Exercise requirements
Render each line of the records below as one string in a JSON array, one string per line and in their original order. Omit any blank lines.
--*--
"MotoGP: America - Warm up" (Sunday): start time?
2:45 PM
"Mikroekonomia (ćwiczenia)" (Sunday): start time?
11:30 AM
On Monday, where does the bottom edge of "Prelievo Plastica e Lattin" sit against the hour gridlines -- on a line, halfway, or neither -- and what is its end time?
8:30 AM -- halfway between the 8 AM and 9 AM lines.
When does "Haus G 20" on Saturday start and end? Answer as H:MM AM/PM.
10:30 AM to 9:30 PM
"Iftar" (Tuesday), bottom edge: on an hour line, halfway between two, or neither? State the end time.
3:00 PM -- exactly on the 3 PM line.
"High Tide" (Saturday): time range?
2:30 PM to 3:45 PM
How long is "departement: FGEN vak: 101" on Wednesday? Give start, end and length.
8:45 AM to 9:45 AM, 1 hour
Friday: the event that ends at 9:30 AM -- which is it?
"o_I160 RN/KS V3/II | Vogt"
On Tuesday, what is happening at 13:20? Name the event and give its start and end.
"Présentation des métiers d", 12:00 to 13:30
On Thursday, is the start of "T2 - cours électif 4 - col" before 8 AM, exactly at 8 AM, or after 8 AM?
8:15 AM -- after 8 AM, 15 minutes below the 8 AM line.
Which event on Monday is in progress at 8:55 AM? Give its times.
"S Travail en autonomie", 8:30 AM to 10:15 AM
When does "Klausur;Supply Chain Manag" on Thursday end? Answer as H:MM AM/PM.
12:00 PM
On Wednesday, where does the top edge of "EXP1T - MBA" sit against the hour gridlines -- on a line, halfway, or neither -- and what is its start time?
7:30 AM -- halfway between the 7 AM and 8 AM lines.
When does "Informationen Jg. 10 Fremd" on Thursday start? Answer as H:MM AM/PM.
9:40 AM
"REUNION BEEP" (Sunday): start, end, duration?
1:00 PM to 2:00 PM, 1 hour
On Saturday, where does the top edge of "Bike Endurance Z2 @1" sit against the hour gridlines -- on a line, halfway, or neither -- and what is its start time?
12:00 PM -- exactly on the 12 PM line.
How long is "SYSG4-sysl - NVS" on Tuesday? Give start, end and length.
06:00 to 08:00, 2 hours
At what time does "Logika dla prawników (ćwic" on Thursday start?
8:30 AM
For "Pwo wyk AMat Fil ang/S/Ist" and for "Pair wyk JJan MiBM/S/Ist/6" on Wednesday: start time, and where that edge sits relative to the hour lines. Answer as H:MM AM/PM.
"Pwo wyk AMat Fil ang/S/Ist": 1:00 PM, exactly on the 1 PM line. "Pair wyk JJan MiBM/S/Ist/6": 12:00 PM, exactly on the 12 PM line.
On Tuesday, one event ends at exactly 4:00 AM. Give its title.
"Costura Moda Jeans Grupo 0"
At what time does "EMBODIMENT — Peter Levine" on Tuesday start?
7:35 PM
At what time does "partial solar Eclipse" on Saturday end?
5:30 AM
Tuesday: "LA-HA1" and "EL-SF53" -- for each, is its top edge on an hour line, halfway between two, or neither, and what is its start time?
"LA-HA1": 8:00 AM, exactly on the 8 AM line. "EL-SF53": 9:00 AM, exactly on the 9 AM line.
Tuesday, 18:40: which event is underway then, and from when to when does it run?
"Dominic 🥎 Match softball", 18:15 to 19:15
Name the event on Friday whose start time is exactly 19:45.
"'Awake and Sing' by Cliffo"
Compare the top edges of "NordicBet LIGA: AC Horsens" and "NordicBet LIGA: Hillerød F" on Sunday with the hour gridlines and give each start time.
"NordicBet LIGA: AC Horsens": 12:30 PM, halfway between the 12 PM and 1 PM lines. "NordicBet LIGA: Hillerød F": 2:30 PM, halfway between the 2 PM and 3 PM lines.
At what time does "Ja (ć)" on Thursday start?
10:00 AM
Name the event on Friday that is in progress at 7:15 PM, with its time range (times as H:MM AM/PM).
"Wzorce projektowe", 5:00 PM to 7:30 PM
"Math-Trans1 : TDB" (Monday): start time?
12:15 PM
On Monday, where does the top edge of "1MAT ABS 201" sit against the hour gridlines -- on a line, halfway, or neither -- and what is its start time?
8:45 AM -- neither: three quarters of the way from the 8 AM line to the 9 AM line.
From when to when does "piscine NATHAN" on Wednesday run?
--*--
The response
[
  "\"MotoGP: America - Warm up\" (Sunday): start time?",
  "2:45 PM",
  "\"Mikroekonomia (ćwiczenia)\" (Sunday): start time?",
  "11:30 AM",
  "On Monday, where does the bottom edge of \"Prelievo Plastica e Lattin\" sit against the hour gridlines -- on a line, halfway, or neither -- and what is its end time?",
  "8:30 AM -- halfway between the 8 AM and 9 AM lines.",
  "When does \"Haus G 20\" on Saturday start and end? Answer as H:MM AM/PM.",
  "10:30 AM to 9:30 PM",
  "\"Iftar\" (Tuesday), bottom edge: on an hour line, halfway between two, or neither? State the end time.",
  "3:00 PM -- exactly on the 3 PM line.",
  "\"High Tide\" (Saturday): time range?",
  "2:30 PM to 3:45 PM",
  "How long is \"departement: FGEN vak: 101\" on Wednesday? Give start, end and length.",
  "8:45 AM to 9:45 AM, 1 hour",
  "Friday: the event that ends at 9:30 AM -- which is it?",
  "\"o_I160 RN/KS V3/II | Vogt\"",
  "On Tuesday, what is happening at 13:20? Name the event and give its start and end.",
  "\"Présentation des métiers d\", 12:00 to 13:30",
  "On Thursday, is the start of \"T2 - cours électif 4 - col\" before 8 AM, exactly at 8 AM, or after 8 AM?",
  "8:15 AM -- after 8 AM, 15 minutes below the 8 AM line.",
  "Which event on Monday is in progress at 8:55 AM? Give its times.",
  "\"S Travail en autonomie\", 8:30 AM to 10:15 AM",
  "When does \"Klausur;Supply Chain Manag\" on Thursday end? Answer as H:MM AM/PM.",
  "12:00 PM",
  "On Wednesday, where does the top edge of \"EXP1T - MBA\" sit against the hour gridlines -- on a line, halfway, or neither -- and what is its start time?",
  "7:30 AM -- halfway between the 7 AM and 8 AM lines.",
  "When does \"Informationen Jg. 10 Fremd\" on Thursday start? Answer as H:MM AM/PM.",
  "9:40 AM",
  "\"REUNION BEEP\" (Sunday): start, end, duration?",
  "1:00 PM to 2:00 PM, 1 hour",
  "On Saturday, where does the top edge of \"Bike Endurance Z2 @1\" sit against the hour gridlines -- on a line, halfway, or neither -- and what is its start time?",
  "12:00 PM -- exactly on the 12 PM line.",
  "How long is \"SYSG4-sysl - NVS\" on Tuesday? Give start, end and length.",
  "06:00 to 08:00, 2 hours",
  "At what time does \"Logika dla prawników (ćwic\" on Thursday start?",
  "8:30 AM",
  "For \"Pwo wyk AMat Fil ang/S/Ist\" and for \"Pair wyk JJan MiBM/S/Ist/6\" on Wednesday: start time, and where that edge sits relative to the hour lines. Answer as H:MM AM/PM.",
  "\"Pwo wyk AMat Fil ang/S/Ist\": 1:00 PM, exactly on the 1 PM line. \"Pair wyk JJan MiBM/S/Ist/6\": 12:00 PM, exactly on the 12 PM line.",
  "On Tuesday, one event ends at exactly 4:00 AM. Give its title.",
  "\"Costura Moda Jeans Grupo 0\"",
  "At what time does \"EMBODIMENT — Peter Levine\" on Tuesday start?",
  "7:35 PM",
  "At what time does \"partial solar Eclipse\" on Saturday end?",
  "5:30 AM",
  "Tuesday: \"LA-HA1\" and \"EL-SF53\" -- for each, is its top edge on an hour line, halfway between two, or neither, and what is its start time?",
  "\"LA-HA1\": 8:00 AM, exactly on the 8 AM line. \"EL-SF53\": 9:00 AM, exactly on the 9 AM line.",
  "Tuesday, 18:40: which event is underway then, and from when to when does it run?",
  "\"Dominic 🥎 Match softball\", 18:15 to 19:15",
  "Name the event on Friday whose start time is exactly 19:45.",
  "\"'Awake and Sing' by Cliffo\"",
  "Compare the top edges of \"NordicBet LIGA: AC Horsens\" and \"NordicBet LIGA: Hillerød F\" on Sunday with the hour gridlines and give each start time.",
  "\"NordicBet LIGA: AC Horsens\": 12:30 PM, halfway between the 12 PM and 1 PM lines. \"NordicBet LIGA: Hillerød F\": 2:30 PM, halfway between the 2 PM and 3 PM lines.",
  "At what time does \"Ja (ć)\" on Thursday start?",
  "10:00 AM",
  "Name the event on Friday that is in progress at 7:15 PM, with its time range (times as H:MM AM/PM).",
  "\"Wzorce projektowe\", 5:00 PM to 7:30 PM",
  "\"Math-Trans1 : TDB\" (Monday): start time?",
  "12:15 PM",
  "On Monday, where does the top edge of \"1MAT ABS 201\" sit against the hour gridlines -- on a line, halfway, or neither -- and what is its start time?",
  "8:45 AM -- neither: three quarters of the way from the 8 AM line to the 9 AM line.",
  "From when to when does \"piscine NATHAN\" on Wednesday run?"
]